Eine Thema, dass für Ärger bei den Reinickendorfern sorgt. Viele wandten sich per Facebook an Felix Schönebeck und seinen Verein I love Tegel: „Bei uns sind viele Beschwerden aufgelaufen: ‚Handelt es sich nicht um Wasserschutzgebiet? Was ist, wenn das Auto Öl verliert? Kann hier jeder machen, was er will?‘, waren die häufigsten Fragen. Dass ein Auto im Wald nichts zu suchen hat, ist klar. Da hier seit Wochen nichts passiert ist, haben wir uns der Sache angenommen und uns auf die Suche nach dem Problem gemacht.“ erklärt Schönebeck.

Laut Polizei und Ordnungsamt ist der Fall zwar bekannt, aber ohne weiteres kann das Fahrzeug nicht abgeschleppt werden. Es gehe vom Fahrzeug keine unmittelbare Gefahr aus, heißt es.
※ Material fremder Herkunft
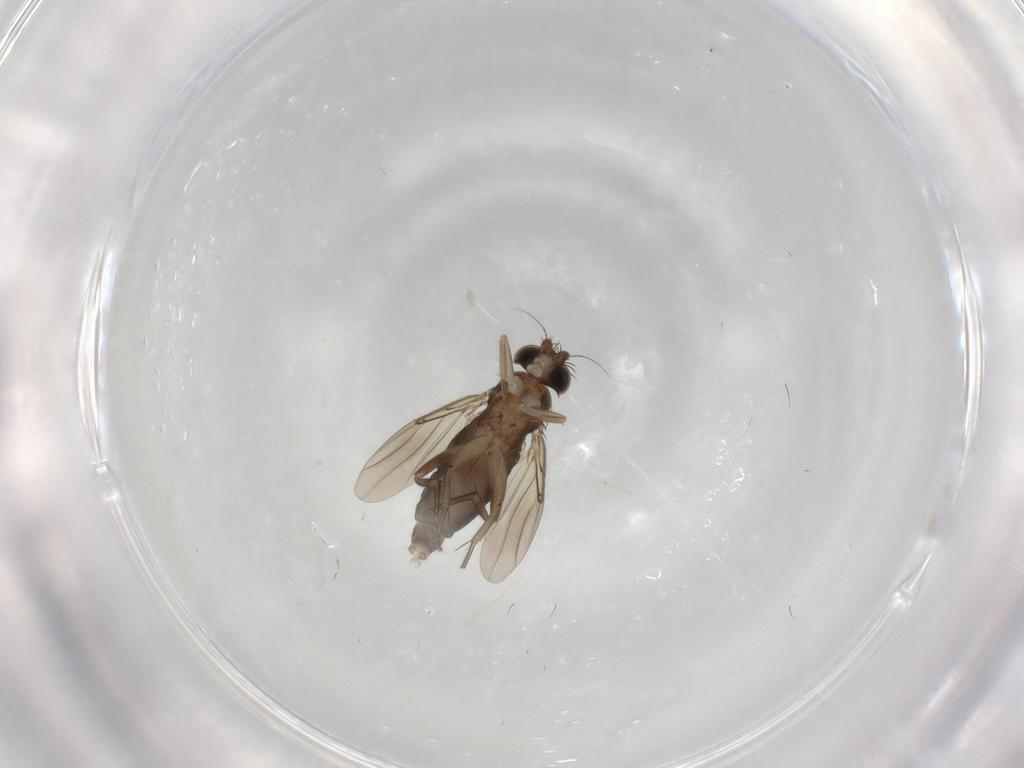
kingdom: Animalia
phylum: Arthropoda
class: Insecta
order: Diptera
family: Phoridae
Jedoch hat das Ordnungsamt das Auto bereits am 17. September mit einem sogenannten „Gelbpunkt“ versehen. Dieser fordert den Halter zur unverzüglichen Beseitigung des Fahrzeuges auf. Mittlerweile sind über fünf Wochen vergangen. Passiert ist seitens des nun zuständigen Amtes für regionale Ordnungsaufgaben nichts. Nun soll der „Gelbpunkt“ durch einen „Rotpunkt“ ersetzt werden, womit dem Halter noch einmal ein Monat zum Entfernen des Autos eingeräumt wird bis endgültig abgeschleppt werden kann.

Doch Felix Schönebeck greift zum Telefon und macht bei den Behörden Druck, in der Hoffnung das Verfahren zu beschleunigen. „Es ist Wahnsinn, dass dieses Auto dort am Ende insgesamt über 10 Wochen stehen soll. Auch wie hier das Wort ‚unverzüglich‘ ausgelegt wird ist äußerst erstaunlich. Es ist doch offensichtlich, dass dieses Auto niemals abgeholt wird, da es nicht mehr fahrtüchtig ist und auch der Halter offensichtlich kein Interesse mehr am Fahrzeug hat. Es muss jetzt weg, bevor das zweite und dritte daneben steht“, ärgert er sich.

Es bleibt abzuwarten, was aus dem Fall wird, der nur exemplarisch für viele Missstände in der Berliner Verwaltung steht. Gemeinsam mit Reinickendorfer Politikern will sich Schönebeck diesem Thema widmen. Irgendwann wird das Auto wohl auf Kosten des Halters abgeschleppt werden, doch die Probleme beim Ordnungsamt bleiben.